His critique is not unreasonable: why is that a good way to teach lawyers to solve problems? Actually Grady is less interested even in solving problems than in anticipating and preventing them. And he doesn’t think the case method is very good at this at all:

“[T]aken to an extreme and when used as the primary method of teaching students, [the case method] becomes a vicious circle keeping us trapped in a cycle of failure.”

Re-thinking the model to teach law students how to proactively work with clients to prevent legal problems turns out to be very difficult. Prevention is a lot harder to see than failure:

“Much of the best lawyering ever done was not recorded in case books or articles. It went unrecorded because that work prevented failure from happening. The lawyers who provided those services kept their clients out of trouble, kept costs down, and avoided burdens on society.”

Role-playing real situations is one way to get at preventative lawyering, as in the following example from Grady:

“A general counsel is faced with a new business model. She investigates the obvious legal risks of the model and does not find anything at odds with existing law. As far as she can tell the proposed business model is perfectly legal. But still, something does not seem right to her. She pushes further into the model. As she studies it, she realizes how it may conflict with evolving concepts in the law and societal trends. Today the model is perfectly legal, but in three to five years, it most likely will be problematic. Our general counsel could do nothing and leave any problem to the future. She could follow the maxim of make money today and let tomorrow bring whatever it may. Or, she could look for something to mitigate the risk.”

Problem-solving and leadership

Grady’s post “On Teaching Lawyers to Succeed Rather than Fail” reminds me a lot of Emory Law Professor Dorothy Brown’s recent article Law School Without Borders (PDF). In the article, she outlines an alternative approach to teaching law. She gives a case study problem solving and problem prevention for a hypothetical client who happens to be a “nationally known Southern-style celebrity chef” sued for race and sex discrimination. In the article, Brown walks through the possibilities for achieving success through proactive, interdisciplinary, collaborative lawyering. More broadly, she suggests what law schools can and should do to broaden their focus:

“A law school that incorporates more than just teaching students how to think like lawyers, but how to also solve problems and take a leadership role will graduate students better equipped to add value to their firms and clients on the first day. Emotional intelligence should not be underestimated. By emotional intelligence, I mean empathy, exercising good judgment, maturity, wisdom, common sense, and last, but not least, the ability to have difficult conversations successfully.”

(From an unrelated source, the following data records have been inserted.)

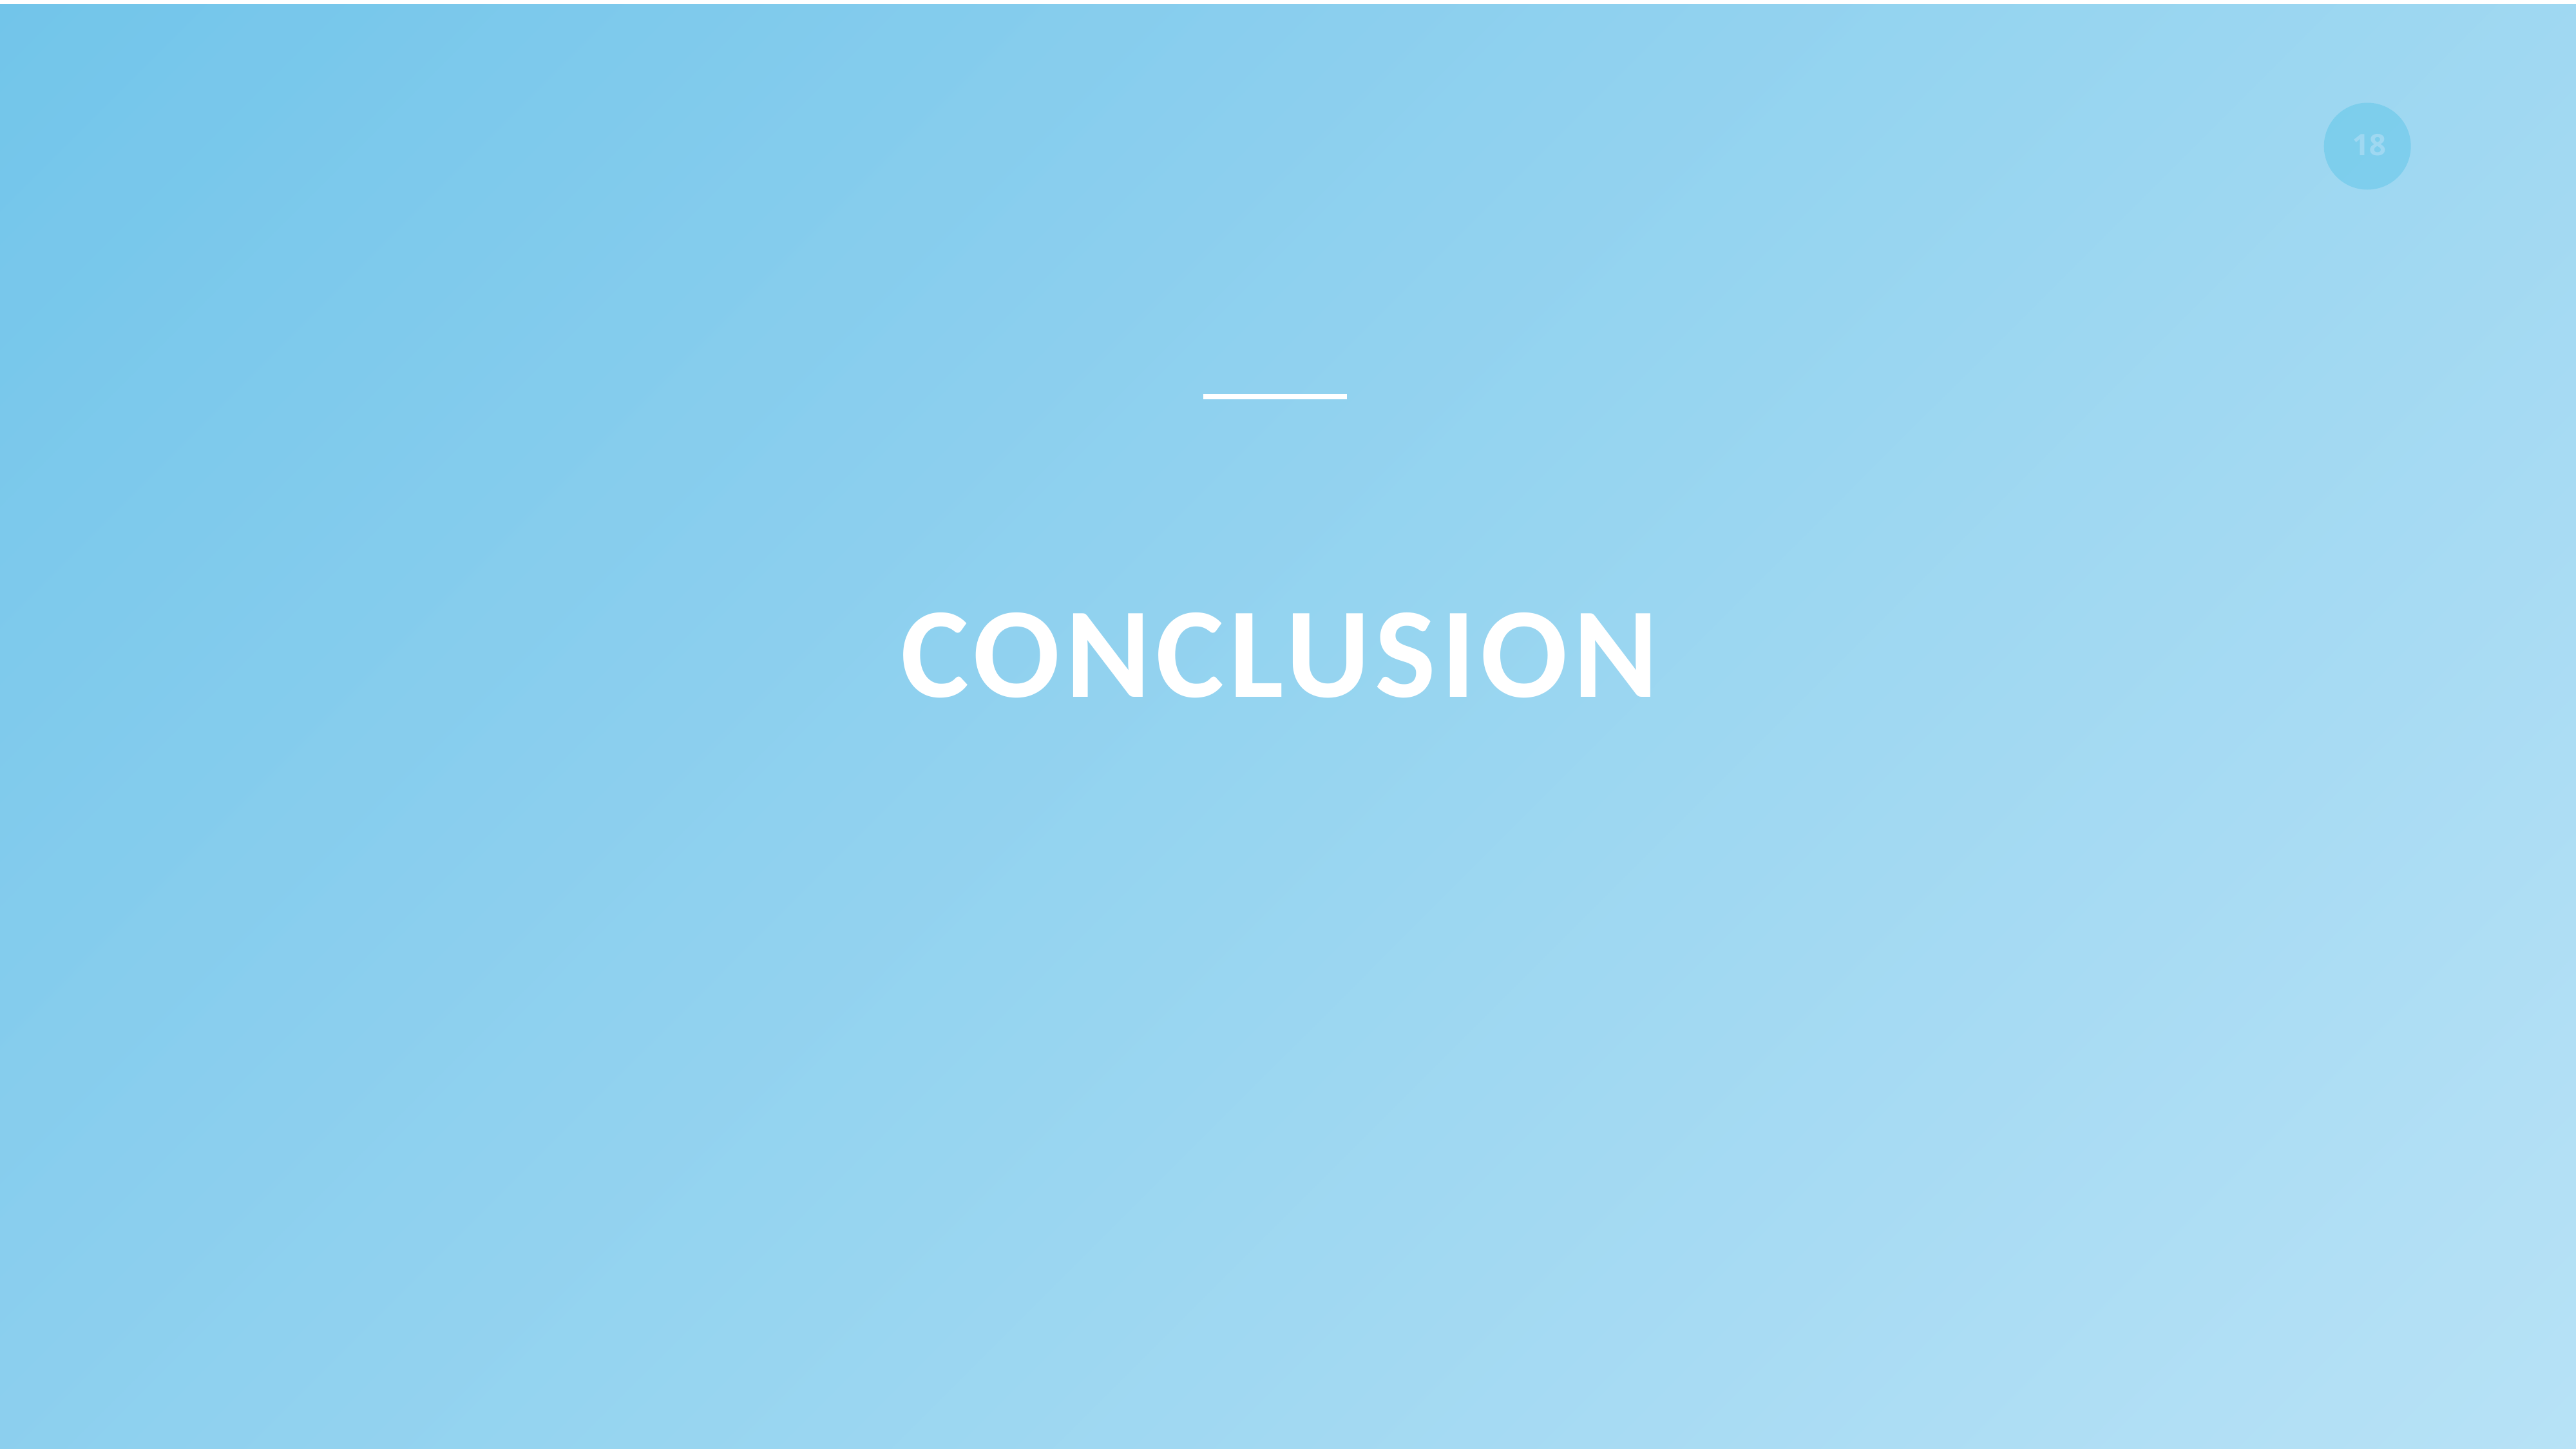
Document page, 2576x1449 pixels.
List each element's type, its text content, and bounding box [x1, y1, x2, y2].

text_box CONCLUSION [148, 568, 2402, 723]
text_box [0, 3, 2576, 1449]
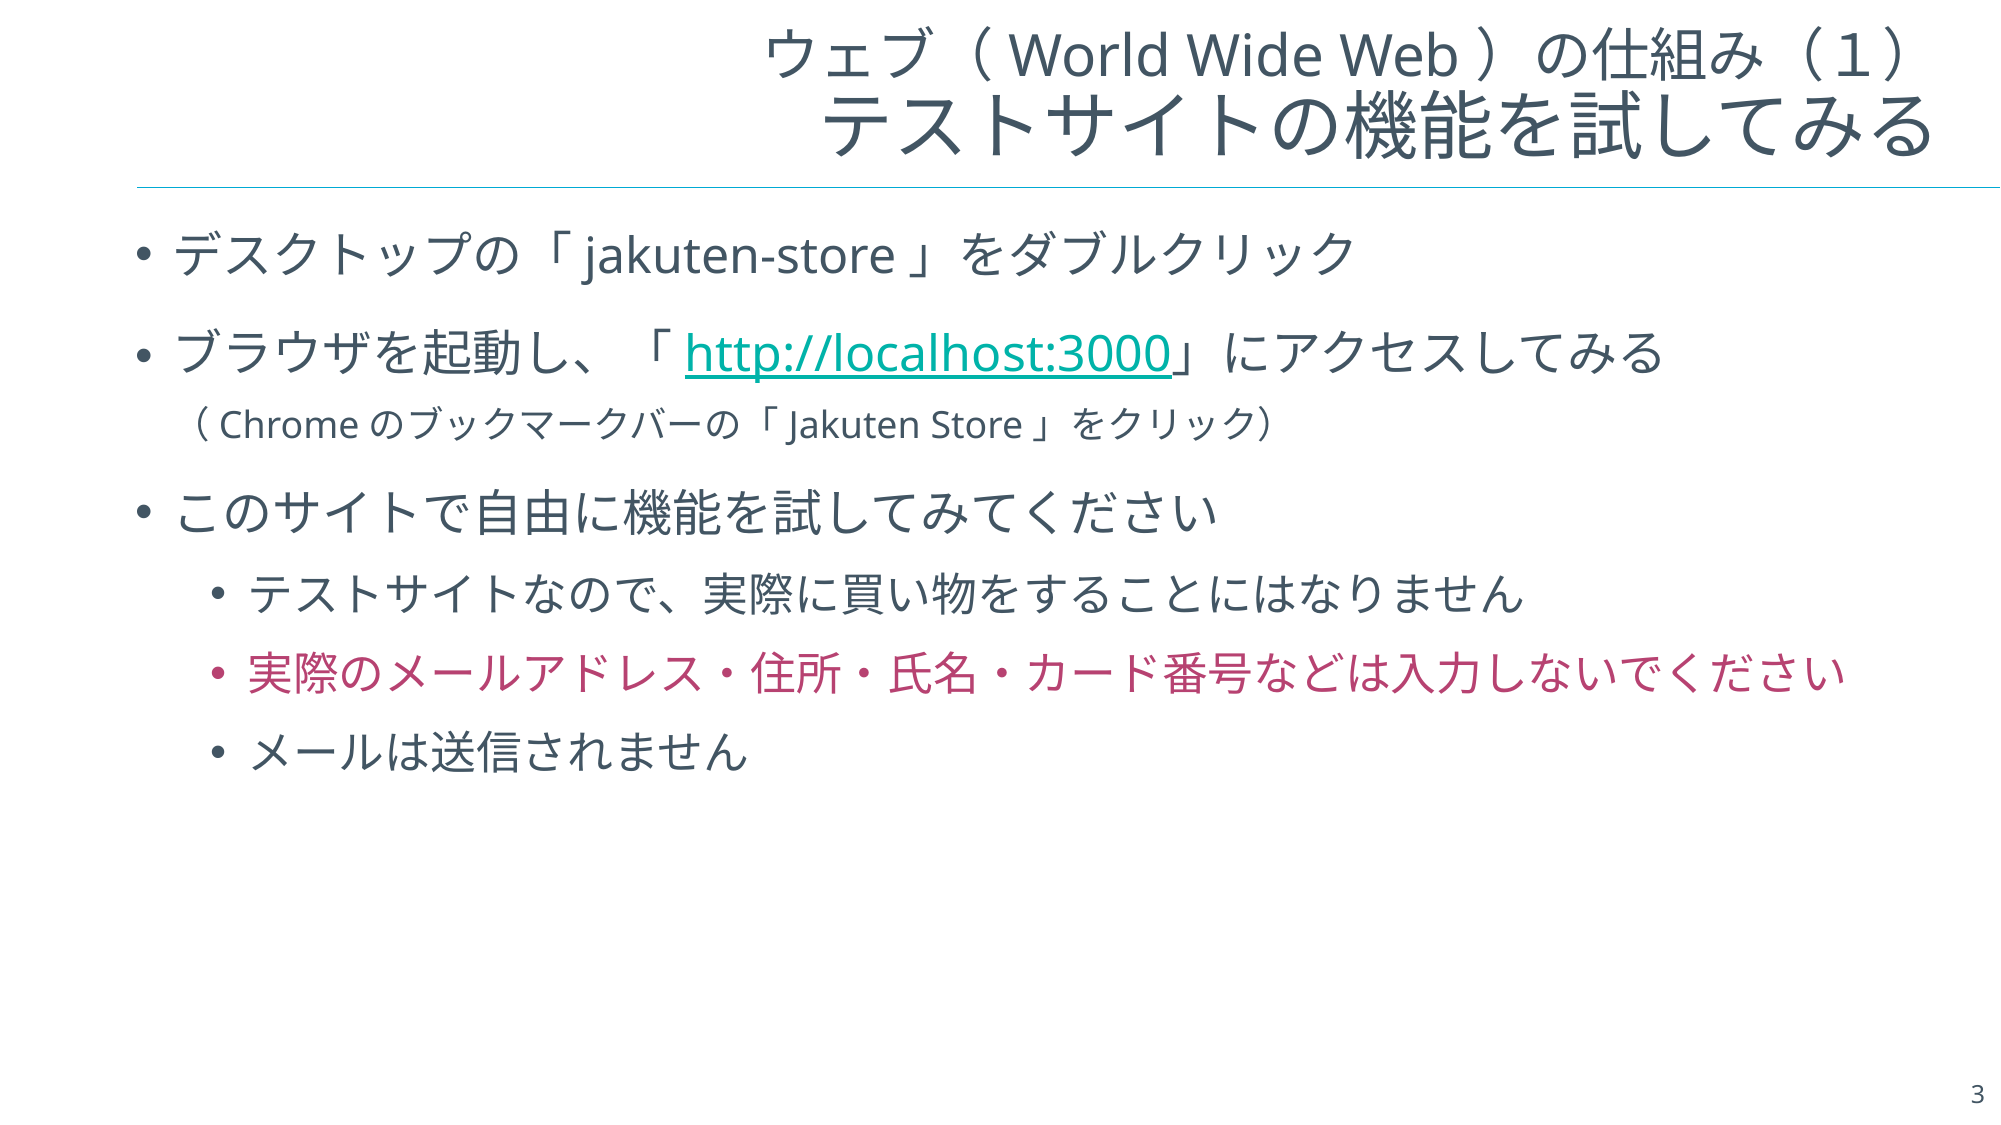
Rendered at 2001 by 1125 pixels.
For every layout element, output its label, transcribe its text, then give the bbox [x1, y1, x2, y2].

title ウェブ（World Wide Web）の仕組み（１） テストサイトの機能を試してみる [275, 0, 2000, 178]
slide_number 3 [1550, 1065, 2000, 1125]
list デスクトップの「jakuten-store」をダブルクリック ブラウザを起動し、「http://localhost:3000」にアクセスしてみる （Chromeのブックマークバーの「Jakuten Store」をクリック） このサイトで自由に機能を試してみてください テストサイトなので、実際に買い物をすることにはなりません 実際のメールアドレス・住所・氏名・カード番号などは入力しないでください メールは送信されません [120, 200, 1880, 1063]
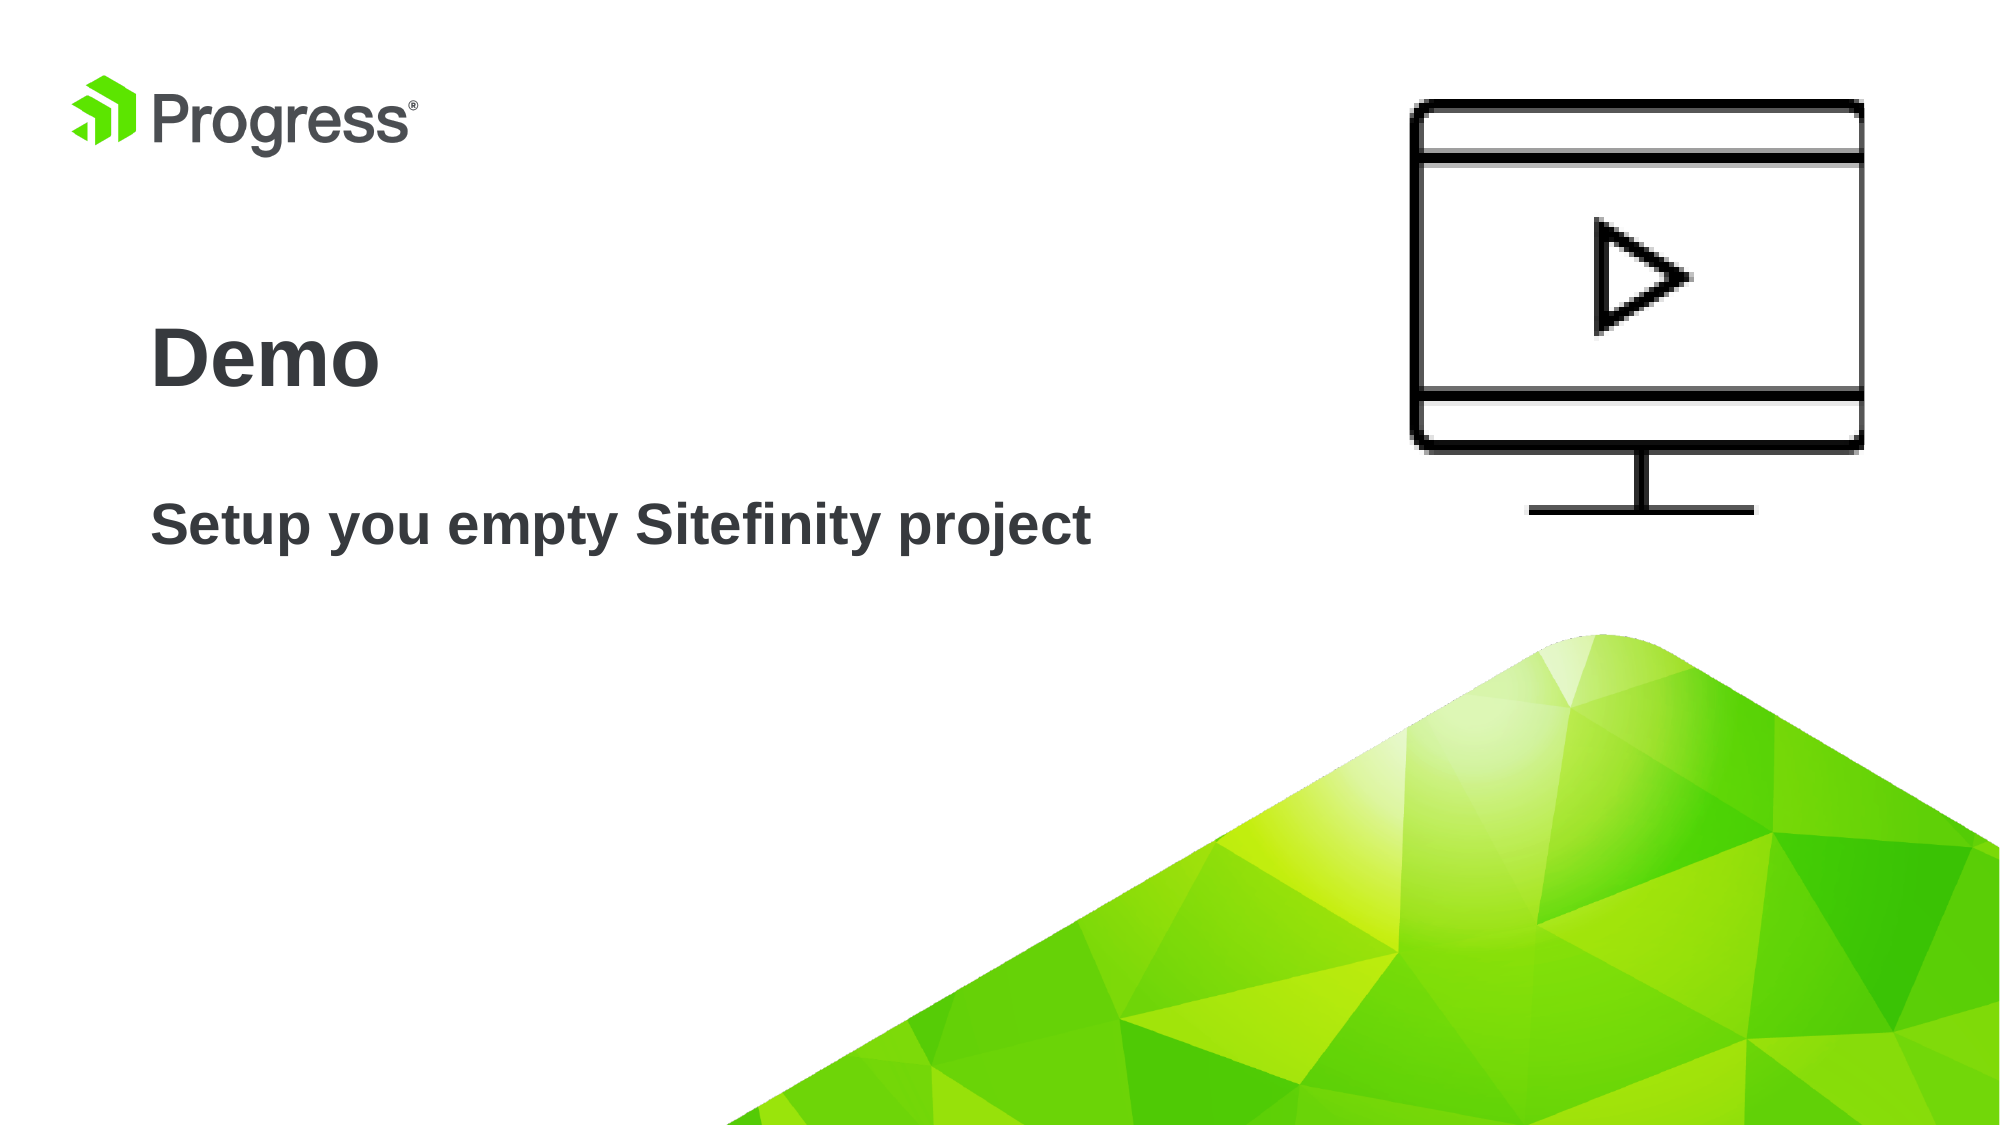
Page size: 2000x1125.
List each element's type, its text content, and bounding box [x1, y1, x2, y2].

Hear, Hear! to the idea of teaching leadership, emotional intelligence, and difficult conversations. The “law school without borders” Professor Brown describes is consistent with Ken Grady’s interest in teaching problem prevention through anticipatory lawyering. Their ideas both fit within and challenge the ongoing conversation about experiential learning in legal education, such as here.

Better listening by analyzing listening successes

This is a huge topic, but what we can do here is to bring the focus back to listening. From time to time, we can turn away from “10 Ways to Be Awful at Listening.” We can instead talk about “10 Ways Great Listening Helped Lawyers Serve Their Clients By Understanding and Avoiding Potential Disputes.” Here are some questions:

  • How have you seen lawyers use listening to successfully prevent and solve problems?
  • What did they do, specifically, that showed their listening?
  • How can proactive, preventative, powerful listening be a tool for lawyering success?
  • What are some ways to teach that kind of listening?